You are testifying in court regarding the results of an image forensic analysis that has detected evidence of tampering in a critical piece of evidence. On cross examination you are asked how precise your forensic analysis is. How do you answer this question?
There are three basic quantities that need to be considered when assessing the precision of a forensic analysis. Here I will discuss two of them and in a follow-up entry I will describe the often overlooked third component. The first quantity, the true positive rate, is the frequency with which a forensic analysis will correctly detect a specific manipulation when the image is fake1. The second quantity, the false positive rate, is the frequency with which a forensic analysis will incorrectly detect a manipulation even though the image is authentic. The ideal forensic tool has a high true positive rate and a low false positive rate. Both of these values must be taken into consideration when assessing precision. There are other statistical measures that could be considered such as sensitivity and specificity, but precision most directly measures what we are most interested in — the likelihood that an image is fake given that a forensic analysis classifies it as fake.
Consider a forensic analysis with a true positive rate of 90% and a false positive rate of 5%. If this forensic analysis detects evidence of tampering, then the precision is computed as a ratio of the true to true plus false positives: 0.9/(0.9 + 0.05) = 94.7%. Notice that if the false positive rate is 0%, then the precision is 100%, even though the true positive is only 90% — in fact, even if the true positive is 1%, the precision remains 100%. With a low true positve and a 0% false positive your forensic analysis won’t often find a fake, but when it does, you will be absolutely sure that it is a fake.
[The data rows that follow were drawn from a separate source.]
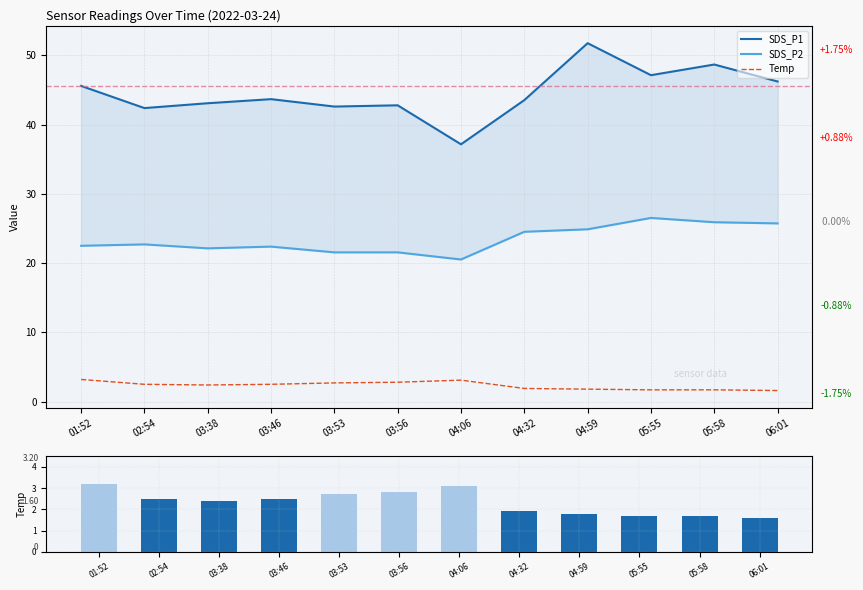

The value of SDS_P2 at 05:55 is 16.7. True or false?

False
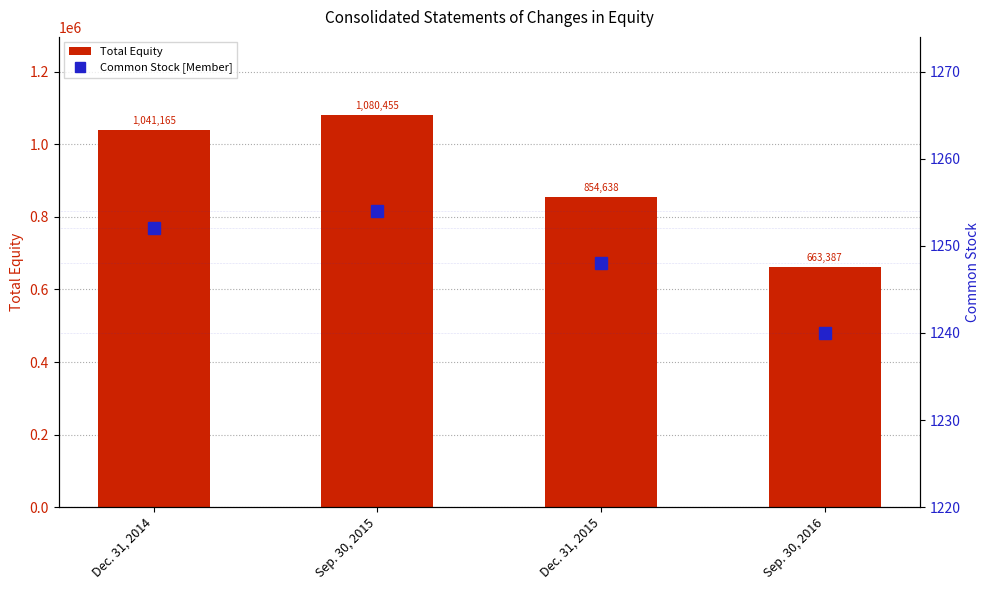

Which label corresponds to the smallest value in the chart?

Sep. 30, 2016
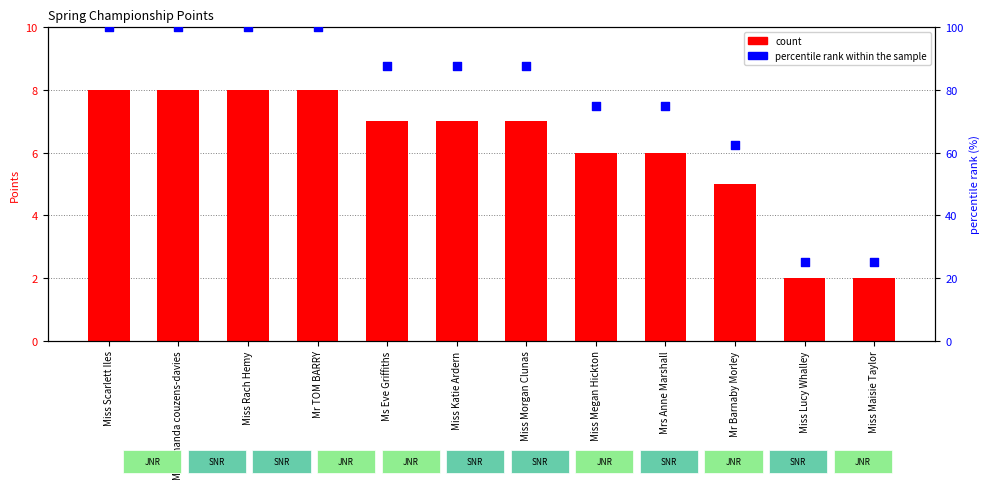

Which series reaches the minimum Y coordinate?

count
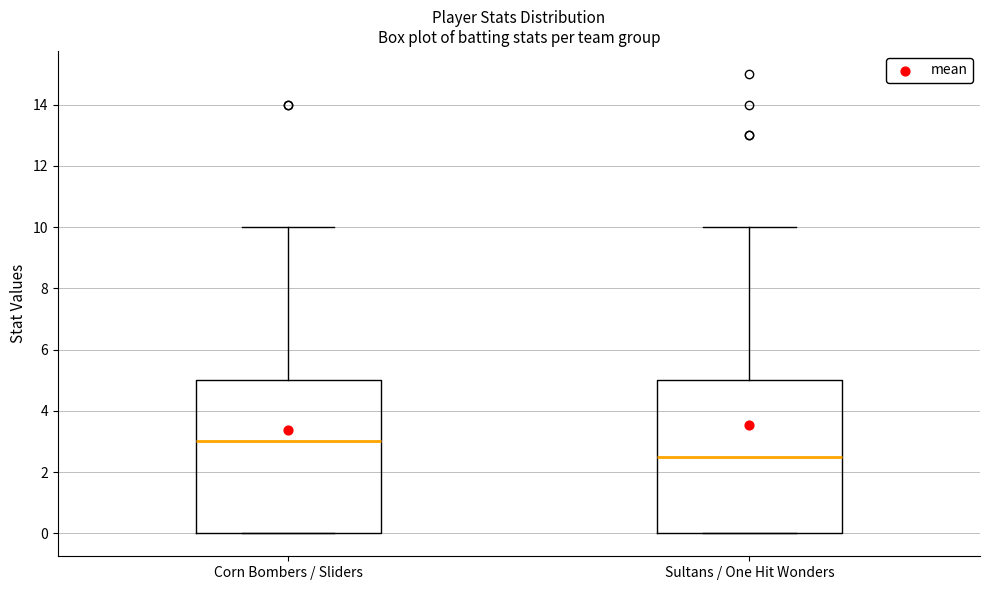

Where is the upper edge of the box for Corn Bombers / Sliders on the y-axis? The values are not printed on the chart, so give them approximately, as read against the axis.

5.0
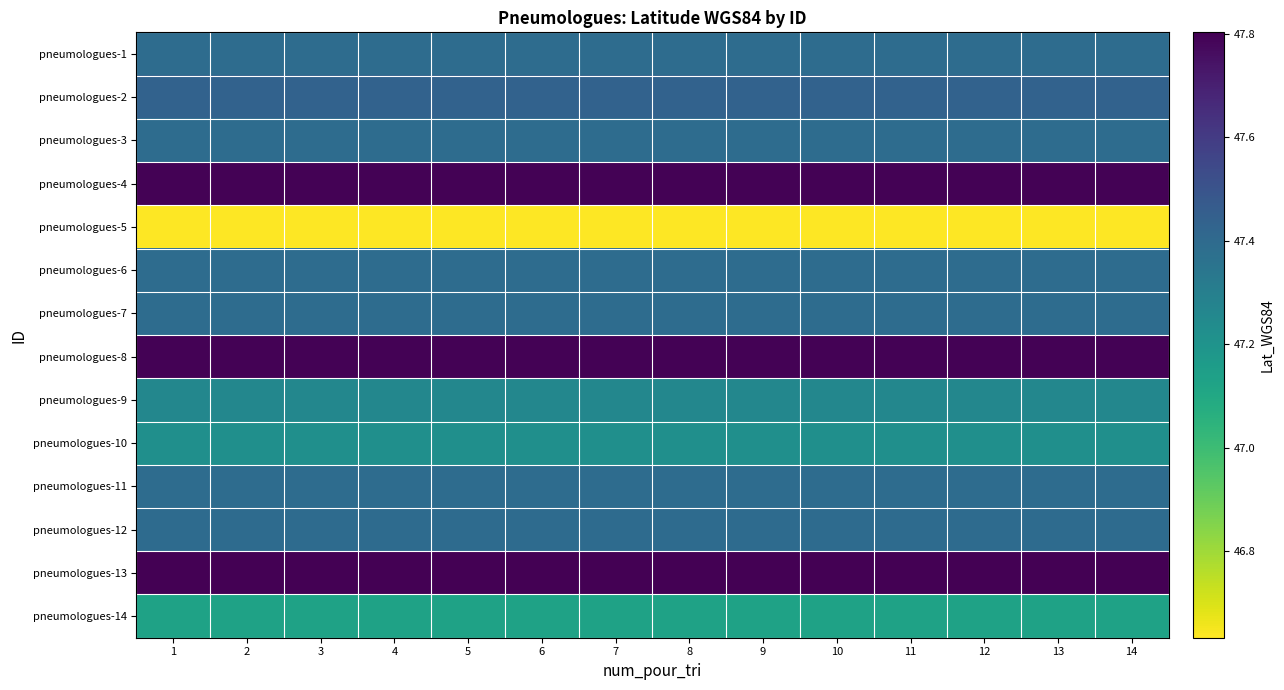

Rank the series at 1 from highest to lowest value.

pneumologues-13, pneumologues-8, pneumologues-4, pneumologues-2, pneumologues-12, pneumologues-11, pneumologues-1, pneumologues-3, pneumologues-6, pneumologues-7, pneumologues-9, pneumologues-10, pneumologues-14, pneumologues-5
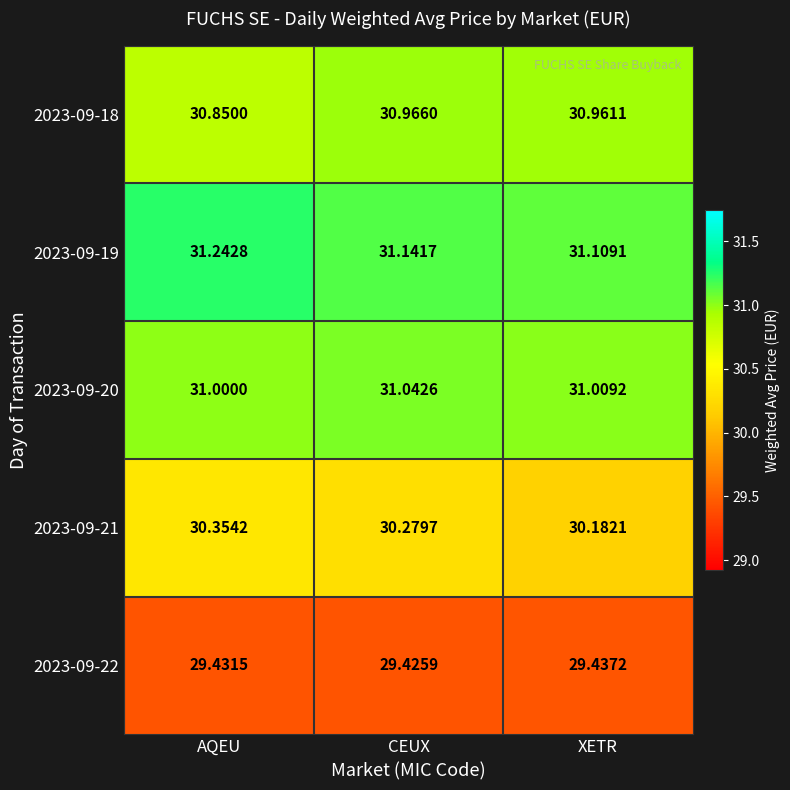

List the labels in order of 2023-09-21 value, smallest first.

XETR, CEUX, AQEU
The true and false positive rates might be available from the original scientific studies on which a specific forensic technique was based. If they are not, then you need to measure them. This can sometimes be a challenge, but it is critical to determining the precision of your forensic analysis. To begin, collect a large number of authentic images. To be sure that you have original images, you might want to take these images yourself, but make sure that they are varied in terms of their content, lighting, quality, resolution, etc. In order to compute the false positive rate, apply your forensic analysis to each image. The false positive is the number of images that are incorrectly identified as fake. In order to compute the true positive, apply your forensic analysis to a varied and large number of fake images. The true positive is the number of correctly identified fakes.
The number of images that you need to test will vary from a few thousand to tens to hundreds of thousands depending on the complexity of your forensic analysis. This is why a large database of known original images can be invaluable to a forensics lab.
Determining the precision of any forensic analysis is critical. To do so we must measure the frequency with which a forensic analysis correctly identifies a fake and the frequency with which it incorrectly identifies a fake. These two quantities combine to provide a measure of the precision of a forensic analysis. There is, however, one important piece of data that is missing, the prior likelihood, which I will describe in next week’s posting.
1 Some forensic techniques work in reverse, classifying an image as original based on certain patterns. In this case, the true positive is the frequency with which a forensic analysis will correctly classifiy an image as original, and the false positive rate is the frequency with which it will incorrectly classify a fake as an original. In either case, the precision is measured in the same way.